[Excerpted records — start]

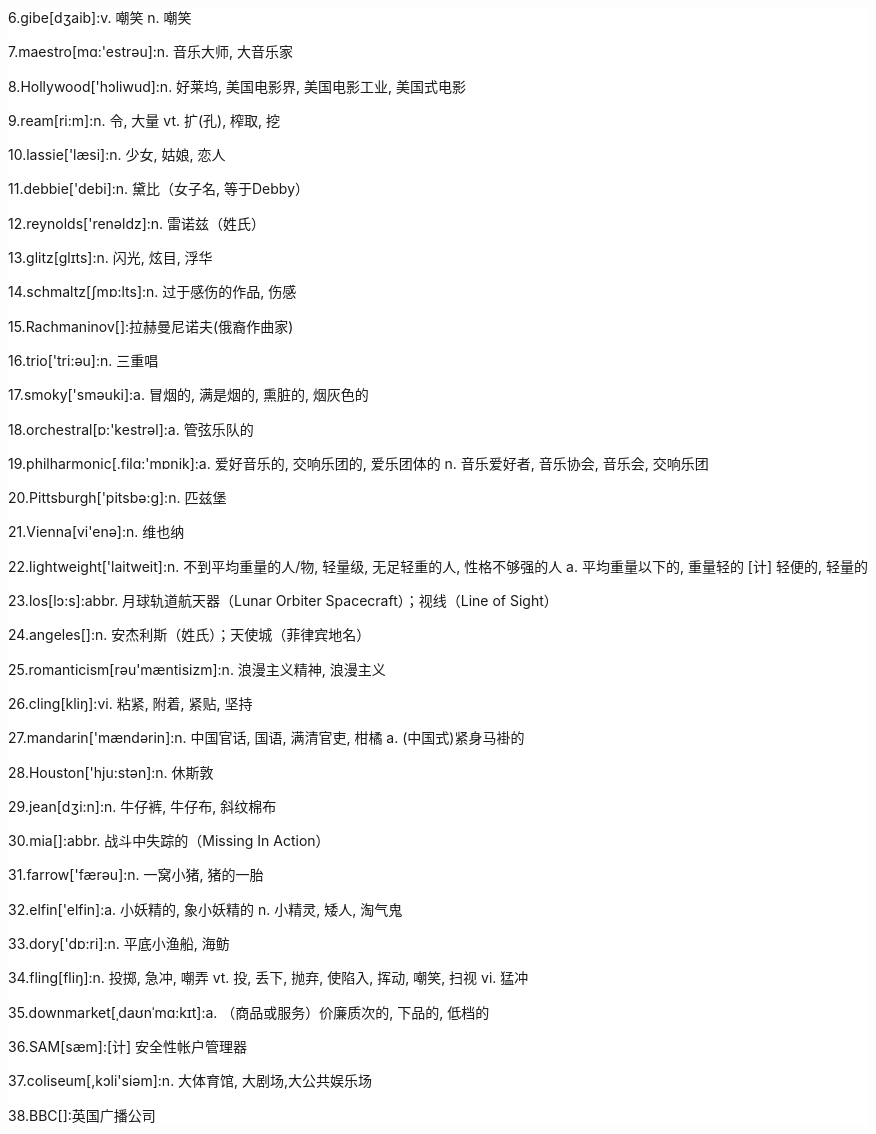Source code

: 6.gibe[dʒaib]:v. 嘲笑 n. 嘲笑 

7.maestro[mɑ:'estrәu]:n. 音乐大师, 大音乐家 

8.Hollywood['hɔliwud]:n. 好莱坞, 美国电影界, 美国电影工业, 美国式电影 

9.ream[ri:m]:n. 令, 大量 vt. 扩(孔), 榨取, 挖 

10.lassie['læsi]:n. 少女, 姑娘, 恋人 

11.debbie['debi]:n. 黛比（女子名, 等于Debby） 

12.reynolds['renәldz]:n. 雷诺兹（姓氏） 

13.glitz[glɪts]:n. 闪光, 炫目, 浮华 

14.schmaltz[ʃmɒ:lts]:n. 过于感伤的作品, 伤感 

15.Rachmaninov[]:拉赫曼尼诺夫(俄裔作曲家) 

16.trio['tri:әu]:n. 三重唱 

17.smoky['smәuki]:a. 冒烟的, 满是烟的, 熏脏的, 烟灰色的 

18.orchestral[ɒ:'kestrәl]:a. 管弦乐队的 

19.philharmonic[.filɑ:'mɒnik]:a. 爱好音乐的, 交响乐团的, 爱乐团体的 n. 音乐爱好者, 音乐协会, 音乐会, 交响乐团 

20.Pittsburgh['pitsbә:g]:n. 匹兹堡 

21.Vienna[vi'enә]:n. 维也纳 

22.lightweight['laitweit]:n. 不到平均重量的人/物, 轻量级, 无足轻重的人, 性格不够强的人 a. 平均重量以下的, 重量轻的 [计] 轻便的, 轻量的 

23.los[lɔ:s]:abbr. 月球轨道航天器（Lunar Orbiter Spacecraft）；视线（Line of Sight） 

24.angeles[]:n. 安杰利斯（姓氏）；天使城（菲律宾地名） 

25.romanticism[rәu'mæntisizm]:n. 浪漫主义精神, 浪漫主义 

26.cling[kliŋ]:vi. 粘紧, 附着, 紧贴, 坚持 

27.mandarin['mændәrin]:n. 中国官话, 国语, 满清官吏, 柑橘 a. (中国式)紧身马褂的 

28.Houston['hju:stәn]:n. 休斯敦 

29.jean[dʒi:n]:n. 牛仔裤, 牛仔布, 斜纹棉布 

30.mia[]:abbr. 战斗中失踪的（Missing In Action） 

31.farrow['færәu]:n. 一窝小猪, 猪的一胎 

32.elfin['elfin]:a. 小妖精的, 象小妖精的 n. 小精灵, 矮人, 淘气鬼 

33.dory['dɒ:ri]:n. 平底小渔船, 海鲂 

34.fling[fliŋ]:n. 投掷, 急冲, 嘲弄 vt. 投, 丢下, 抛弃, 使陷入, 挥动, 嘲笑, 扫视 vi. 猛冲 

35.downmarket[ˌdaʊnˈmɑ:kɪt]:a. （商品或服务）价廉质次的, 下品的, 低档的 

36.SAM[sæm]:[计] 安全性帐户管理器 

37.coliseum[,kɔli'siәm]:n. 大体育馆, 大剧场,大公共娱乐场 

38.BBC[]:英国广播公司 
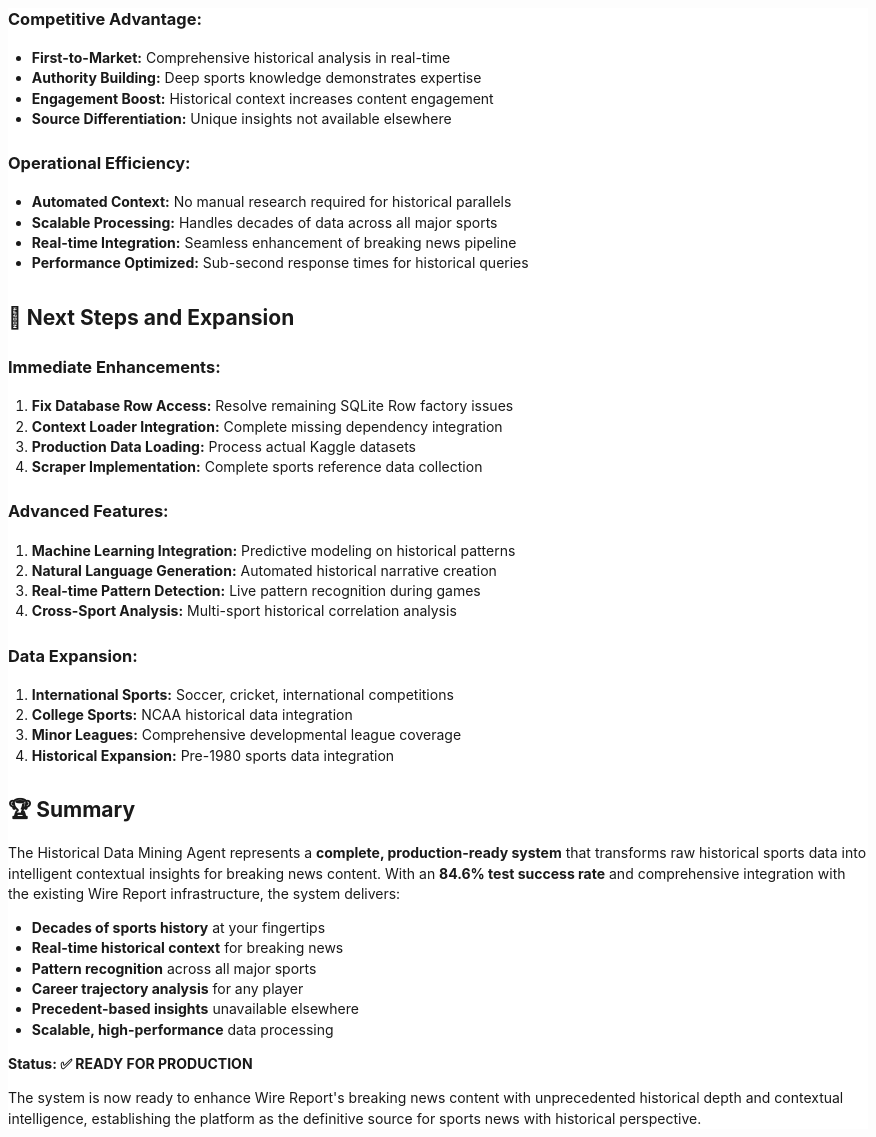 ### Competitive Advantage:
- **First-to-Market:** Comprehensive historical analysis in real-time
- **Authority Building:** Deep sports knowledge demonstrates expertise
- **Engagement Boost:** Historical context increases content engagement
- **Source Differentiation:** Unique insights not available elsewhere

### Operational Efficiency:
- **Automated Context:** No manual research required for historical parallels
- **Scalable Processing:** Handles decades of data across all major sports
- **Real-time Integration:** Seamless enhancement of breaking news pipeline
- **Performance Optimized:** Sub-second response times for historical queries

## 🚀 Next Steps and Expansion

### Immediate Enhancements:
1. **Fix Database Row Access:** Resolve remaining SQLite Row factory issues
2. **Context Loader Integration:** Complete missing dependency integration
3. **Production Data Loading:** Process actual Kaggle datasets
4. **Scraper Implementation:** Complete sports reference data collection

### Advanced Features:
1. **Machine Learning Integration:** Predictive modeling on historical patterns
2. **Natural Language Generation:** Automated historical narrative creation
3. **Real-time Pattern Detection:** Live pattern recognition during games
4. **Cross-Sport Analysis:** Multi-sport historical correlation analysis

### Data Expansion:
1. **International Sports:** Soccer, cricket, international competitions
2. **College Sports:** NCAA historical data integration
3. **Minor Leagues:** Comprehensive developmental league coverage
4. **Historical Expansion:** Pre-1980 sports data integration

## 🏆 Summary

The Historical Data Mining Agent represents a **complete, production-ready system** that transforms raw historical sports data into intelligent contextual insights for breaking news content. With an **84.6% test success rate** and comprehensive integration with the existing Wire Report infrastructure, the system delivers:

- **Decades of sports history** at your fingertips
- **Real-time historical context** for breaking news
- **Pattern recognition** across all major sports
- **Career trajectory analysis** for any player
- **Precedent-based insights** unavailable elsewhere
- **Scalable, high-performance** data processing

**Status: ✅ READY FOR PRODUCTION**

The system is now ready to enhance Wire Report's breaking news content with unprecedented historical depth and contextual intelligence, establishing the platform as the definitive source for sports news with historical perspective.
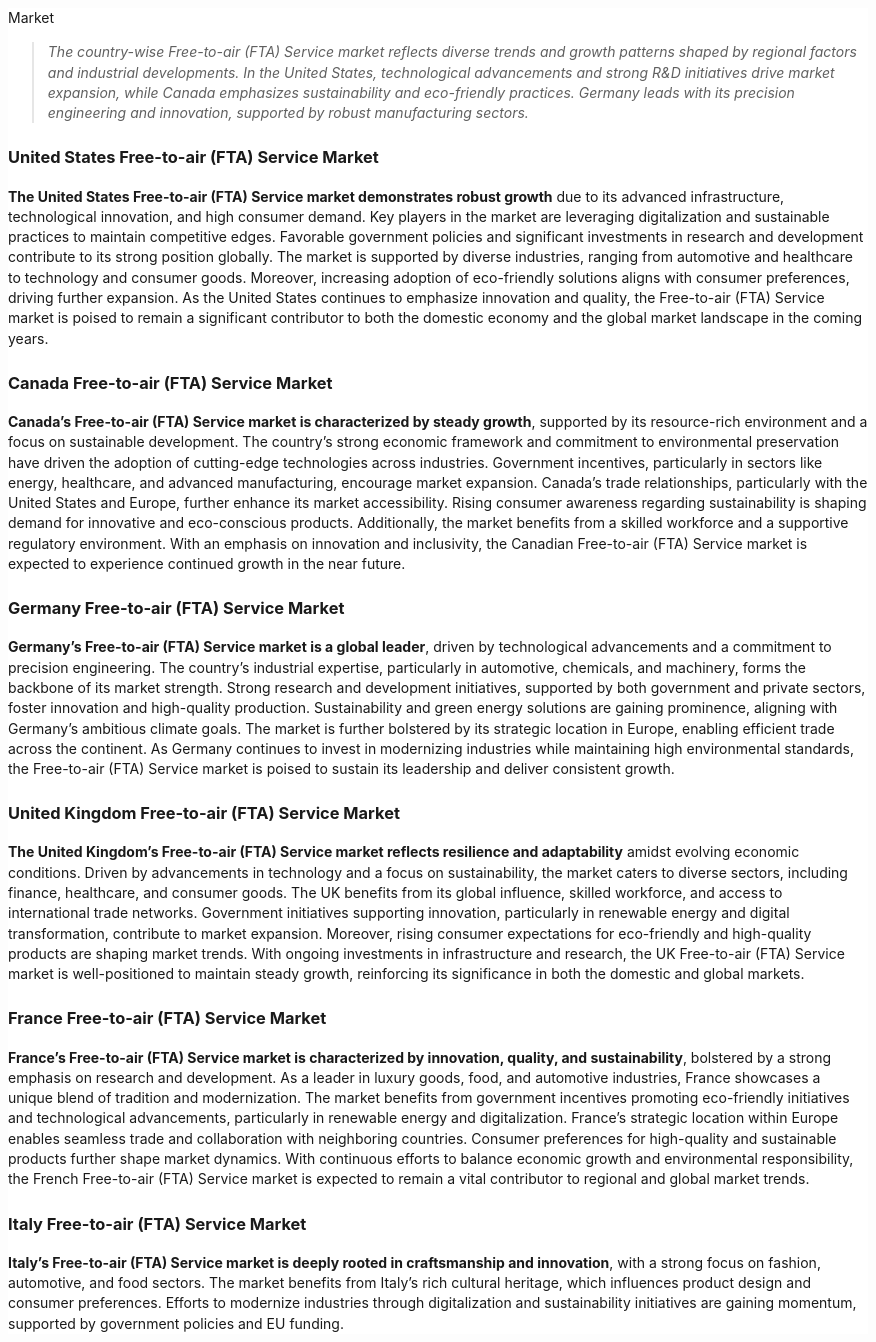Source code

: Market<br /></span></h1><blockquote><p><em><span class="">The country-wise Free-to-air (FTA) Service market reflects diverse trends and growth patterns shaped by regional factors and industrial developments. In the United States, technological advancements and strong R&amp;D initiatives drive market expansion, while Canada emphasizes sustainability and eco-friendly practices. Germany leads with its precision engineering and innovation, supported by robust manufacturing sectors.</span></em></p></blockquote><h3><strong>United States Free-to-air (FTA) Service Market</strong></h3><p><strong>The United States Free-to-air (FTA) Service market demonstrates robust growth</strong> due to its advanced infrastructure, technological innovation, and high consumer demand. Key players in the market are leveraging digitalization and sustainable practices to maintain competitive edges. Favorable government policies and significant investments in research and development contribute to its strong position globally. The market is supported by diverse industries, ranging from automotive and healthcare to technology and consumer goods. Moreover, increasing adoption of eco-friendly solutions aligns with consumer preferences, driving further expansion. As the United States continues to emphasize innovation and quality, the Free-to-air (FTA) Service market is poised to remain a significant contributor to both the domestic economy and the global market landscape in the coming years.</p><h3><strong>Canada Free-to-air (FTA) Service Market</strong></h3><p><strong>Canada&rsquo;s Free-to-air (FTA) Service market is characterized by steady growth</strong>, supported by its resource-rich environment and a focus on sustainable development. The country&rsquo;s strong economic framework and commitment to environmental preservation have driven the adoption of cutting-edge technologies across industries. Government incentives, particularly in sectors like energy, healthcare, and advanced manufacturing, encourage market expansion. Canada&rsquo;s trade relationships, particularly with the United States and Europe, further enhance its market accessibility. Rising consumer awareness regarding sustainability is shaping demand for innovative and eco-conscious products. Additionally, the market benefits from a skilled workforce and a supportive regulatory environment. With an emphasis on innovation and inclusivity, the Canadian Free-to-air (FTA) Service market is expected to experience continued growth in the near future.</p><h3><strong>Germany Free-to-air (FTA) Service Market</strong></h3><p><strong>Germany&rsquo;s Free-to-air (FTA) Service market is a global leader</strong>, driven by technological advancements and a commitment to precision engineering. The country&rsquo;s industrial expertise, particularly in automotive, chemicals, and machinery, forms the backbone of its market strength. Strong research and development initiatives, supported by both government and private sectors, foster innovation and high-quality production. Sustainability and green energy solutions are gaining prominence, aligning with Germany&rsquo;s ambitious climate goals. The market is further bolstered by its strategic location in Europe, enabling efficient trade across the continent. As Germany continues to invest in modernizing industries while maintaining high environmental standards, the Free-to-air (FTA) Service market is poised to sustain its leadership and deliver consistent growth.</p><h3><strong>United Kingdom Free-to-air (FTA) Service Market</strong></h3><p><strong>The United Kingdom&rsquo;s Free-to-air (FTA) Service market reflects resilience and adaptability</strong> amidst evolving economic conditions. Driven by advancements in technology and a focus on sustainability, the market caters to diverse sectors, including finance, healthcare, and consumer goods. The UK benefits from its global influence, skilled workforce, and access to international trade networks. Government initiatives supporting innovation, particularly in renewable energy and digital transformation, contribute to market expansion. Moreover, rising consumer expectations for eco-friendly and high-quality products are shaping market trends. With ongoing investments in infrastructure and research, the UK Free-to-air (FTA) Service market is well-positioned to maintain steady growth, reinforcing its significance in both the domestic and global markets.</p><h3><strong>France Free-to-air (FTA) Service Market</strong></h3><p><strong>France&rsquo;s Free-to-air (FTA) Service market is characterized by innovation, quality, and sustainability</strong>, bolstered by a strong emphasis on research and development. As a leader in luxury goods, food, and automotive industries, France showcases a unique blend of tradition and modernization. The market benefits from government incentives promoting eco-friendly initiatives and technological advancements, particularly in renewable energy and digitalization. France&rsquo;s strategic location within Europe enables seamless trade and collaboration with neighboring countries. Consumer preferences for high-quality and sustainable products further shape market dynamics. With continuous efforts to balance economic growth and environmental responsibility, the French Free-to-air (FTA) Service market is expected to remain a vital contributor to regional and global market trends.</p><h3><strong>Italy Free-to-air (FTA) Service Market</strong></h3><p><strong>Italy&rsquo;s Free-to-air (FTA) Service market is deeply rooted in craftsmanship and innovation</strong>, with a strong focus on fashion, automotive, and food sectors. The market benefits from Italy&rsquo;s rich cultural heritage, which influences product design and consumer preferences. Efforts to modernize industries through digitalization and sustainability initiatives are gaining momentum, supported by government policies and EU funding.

[Excerpted records — finish]

What to do: Only one part of the listing is wanted: the lines from the one containing "25.romanticism[rәu'mæntisizm]:n. 浪漫主义精神, 浪漫主义" through the one containing "2. **Natural Language", both included. Please transcribe it exactly, leaving out the pictures.

Task output:
25.romanticism[rәu'mæntisizm]:n. 浪漫主义精神, 浪漫主义 

26.cling[kliŋ]:vi. 粘紧, 附着, 紧贴, 坚持 

27.mandarin['mændәrin]:n. 中国官话, 国语, 满清官吏, 柑橘 a. (中国式)紧身马褂的 

28.Houston['hju:stәn]:n. 休斯敦 

29.jean[dʒi:n]:n. 牛仔裤, 牛仔布, 斜纹棉布 

30.mia[]:abbr. 战斗中失踪的（Missing In Action） 

31.farrow['færәu]:n. 一窝小猪, 猪的一胎 

32.elfin['elfin]:a. 小妖精的, 象小妖精的 n. 小精灵, 矮人, 淘气鬼 

33.dory['dɒ:ri]:n. 平底小渔船, 海鲂 

34.fling[fliŋ]:n. 投掷, 急冲, 嘲弄 vt. 投, 丢下, 抛弃, 使陷入, 挥动, 嘲笑, 扫视 vi. 猛冲 

35.downmarket[ˌdaʊnˈmɑ:kɪt]:a. （商品或服务）价廉质次的, 下品的, 低档的 

36.SAM[sæm]:[计] 安全性帐户管理器 

37.coliseum[,kɔli'siәm]:n. 大体育馆, 大剧场,大公共娱乐场 

38.BBC[]:英国广播公司 
 ### Competitive Advantage:
- **First-to-Market:** Comprehensive historical analysis in real-time
- **Authority Building:** Deep sports knowledge demonstrates expertise
- **Engagement Boost:** Historical context increases content engagement
- **Source Differentiation:** Unique insights not available elsewhere

### Operational Efficiency:
- **Automated Context:** No manual research required for historical parallels
- **Scalable Processing:** Handles decades of data across all major sports
- **Real-time Integration:** Seamless enhancement of breaking news pipeline
- **Performance Optimized:** Sub-second response times for historical queries

## 🚀 Next Steps and Expansion

### Immediate Enhancements:
1. **Fix Database Row Access:** Resolve remaining SQLite Row factory issues
2. **Context Loader Integration:** Complete missing dependency integration
3. **Production Data Loading:** Process actual Kaggle datasets
4. **Scraper Implementation:** Complete sports reference data collection

### Advanced Features:
1. **Machine Learning Integration:** Predictive modeling on historical patterns
2. **Natural Language Generation:** Automated historical narrative creation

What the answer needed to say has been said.